Recent studies show only half of Americans plan to attend church on Christmas, which means having a full house on Christmas Eve is no longer guaranteed. So what is the best way for your church to see the most visitors this year? It’s time to plan a multi-pronged strategy to ensure you are effectively reaching out. Here are three strategies that, when combined, provide you the best opportunities:
- Personal Invitations - Your regular attenders are still the best way to invite neighbors to church. People trust those they know for recommendations on auto mechanics or dentists, so why not a church? Studies show that 80% of un-churched people will come to church if a friend invites them. However, church members can be reluctant to step out and do the actual inviting, so it’s a good idea to make it as easy as you can.
- Provide small invitation cards with basic information for your Christmas Eve service times so your members can hand them to neighbors, post the on bulletins boards, or give them to business people they work with regularly.
- Create an event that is “invite-able”. Make sure your Christmas events are designed with visitors in mind. Try to plan something that will appeal to your community and their tastes and style, and keep your events free of too much “Christianese” and insider language.
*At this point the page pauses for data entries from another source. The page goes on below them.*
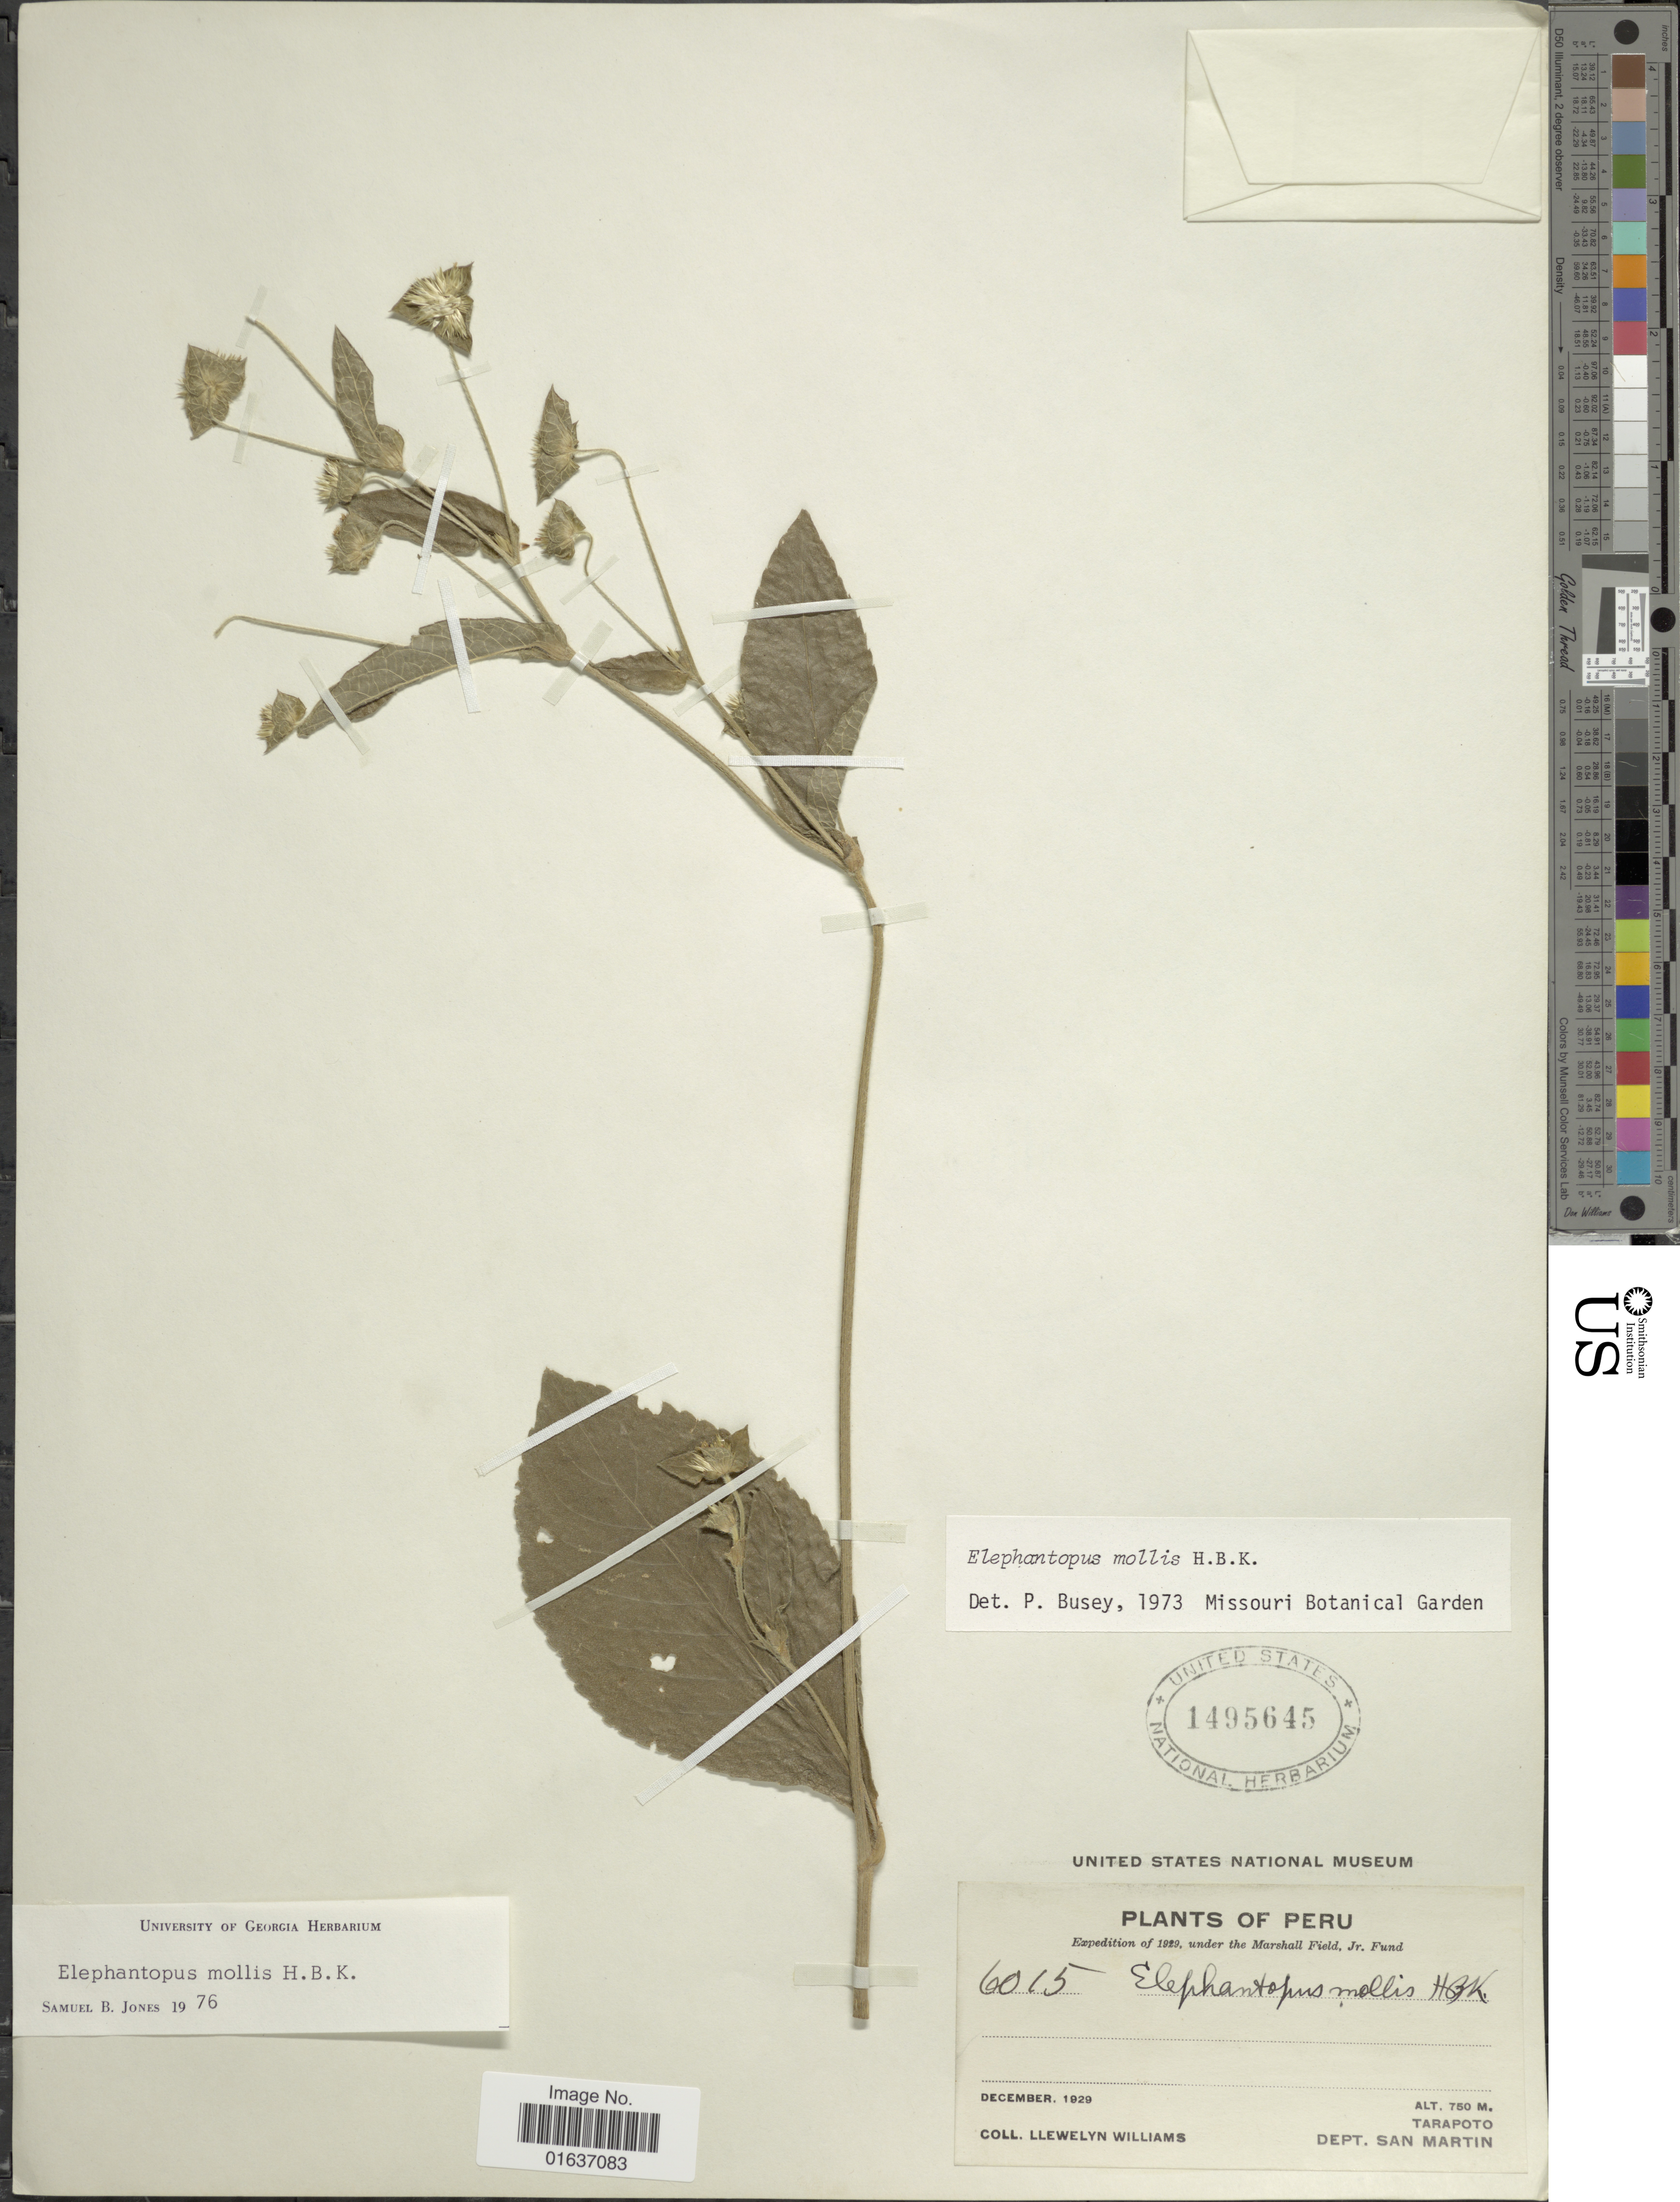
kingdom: Plantae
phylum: Tracheophyta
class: Magnoliopsida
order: Asterales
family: Asteraceae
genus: Elephantopus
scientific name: Elephantopus mollis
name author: Kunth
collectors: Ll. Williams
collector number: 6015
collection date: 1929-12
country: Peru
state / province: San Martín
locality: Tarapoto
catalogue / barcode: US 1495645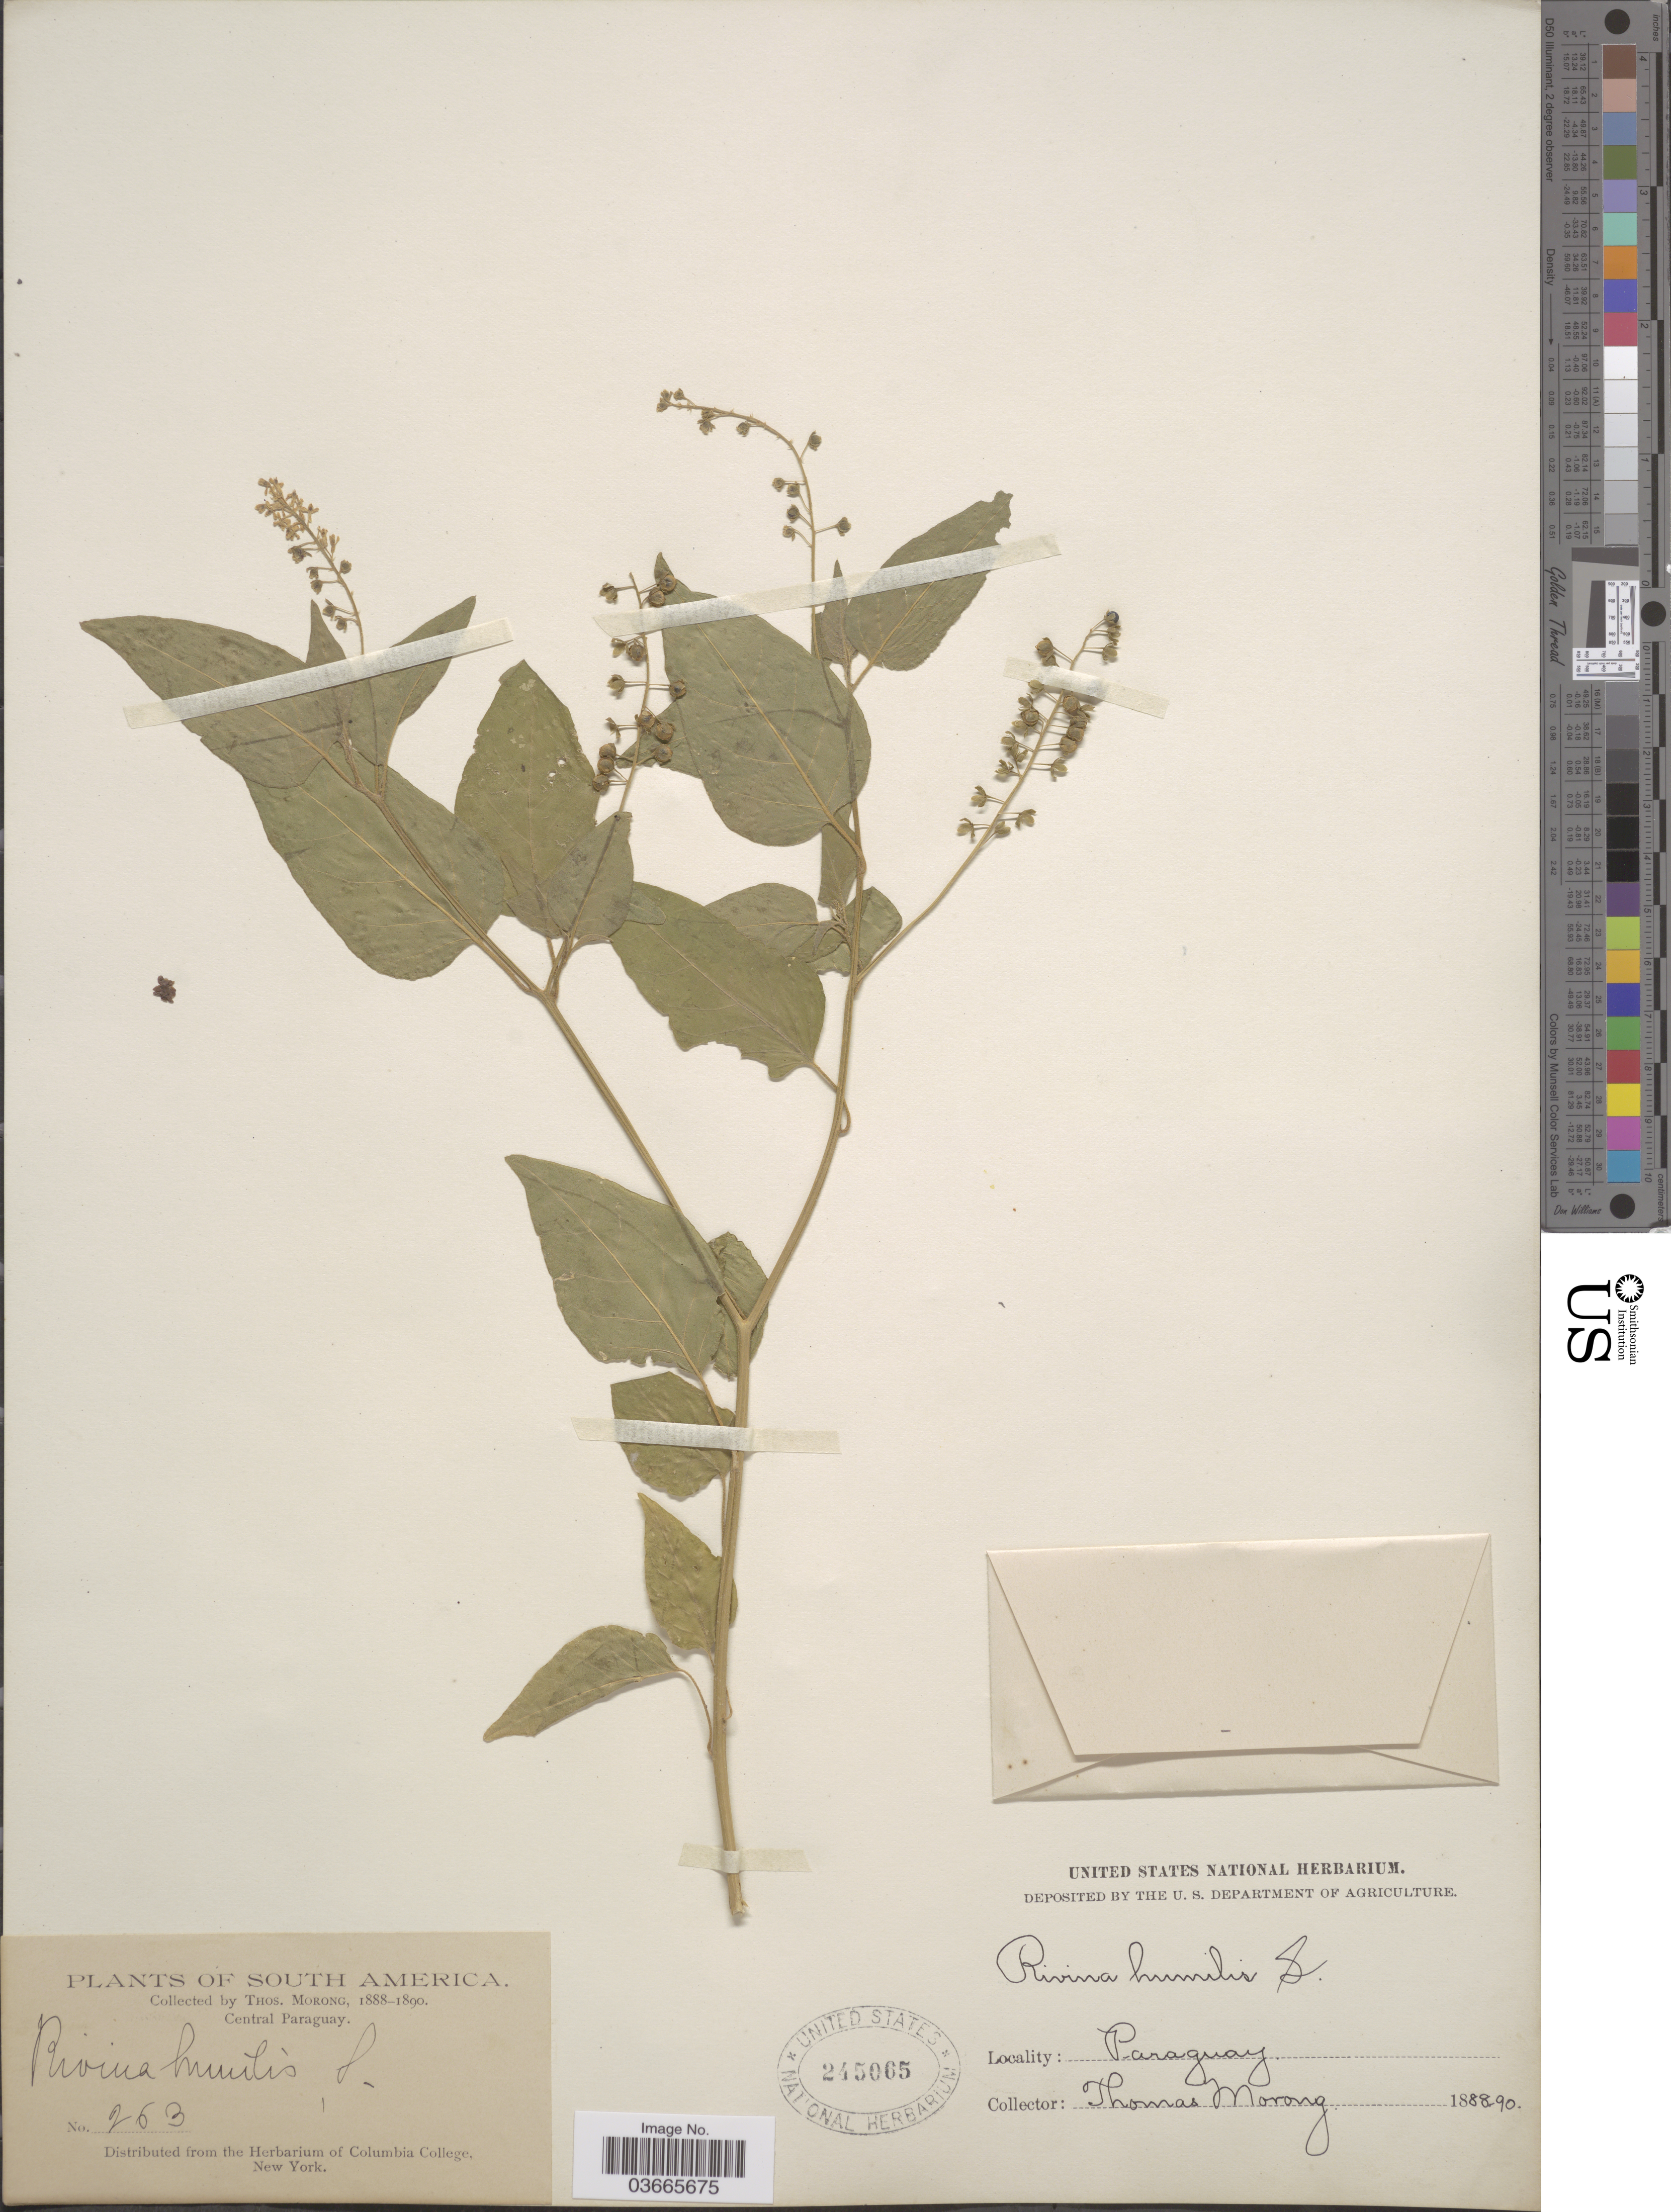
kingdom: Plantae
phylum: Tracheophyta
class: Magnoliopsida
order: Caryophyllales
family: Phytolaccaceae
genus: Rivina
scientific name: Rivina humilis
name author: L.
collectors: ex herb. T. Morong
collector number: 263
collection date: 1888/1890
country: Paraguay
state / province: Central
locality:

- Challenge your entire church to step up, and then keep encouraging people to pray and invite. Use personal testimonies of people in your church whose lives were changed by a simple invitation as an illustration of what can happen. If people feel a part of a larger movement they are more likely to participate.
- 90% of people check their mail every day and 77% of consumers sort through their mail as soon as they get it. (When was the last time you sorted through your emails like that?)
- 67% of recipients feel mail is more personal than the internet.
- 8% of people keep direct mail for future reference.
Direct mail is most effective when it’s kept simple, which is why postcards work. They are easy to read, can include eye-catching graphics and their size and shape make them the most affordable way item to mail. (Click here to see some great postcard options for this Winter.)
Perhaps most importantly, every piece of mail is at least reviewed by the participant - and no matter if someone puts your postcard on the refrigerator or in the trash - they still look at it. Printed mail has a 75% brand recall (digital ads only have a 44%) - so chances are they will remember your church name the next time they consider coming to church. Want to know more about effective direct mail? Click here.
The average person spends nearly two hours a day on social media - and there are ads everywhere. Which means that people get desensitized to anything that even LOOKS like an ad. Approaching your posts from a different, more conversational angle, will boost engagement and get your post more widely read.
For example, a recent study showed that less people today believe in the key elements of the Christmas story (virgin birth, baby laid in a manger, angels announcement, wise men guided by a star) - so what would happen if your church created its own informal survey about the beliefs of your members and friends? It would probably get people talking and sharing - which is the whole point of social media!
Combining this type of conversation starter along with seasonal videos, attractive, thoughtful or inspirational messages, and an occasional event invitation will help make your social media page more readable and shareable. Learn more about regular social sharing and using social media for your church here.
Since you can no longer count on visitors to just show up on their own, the real key to having a successful Christmas outreach is to be intentional about reaching out to your community and then make your church as welcoming and friendly as possible.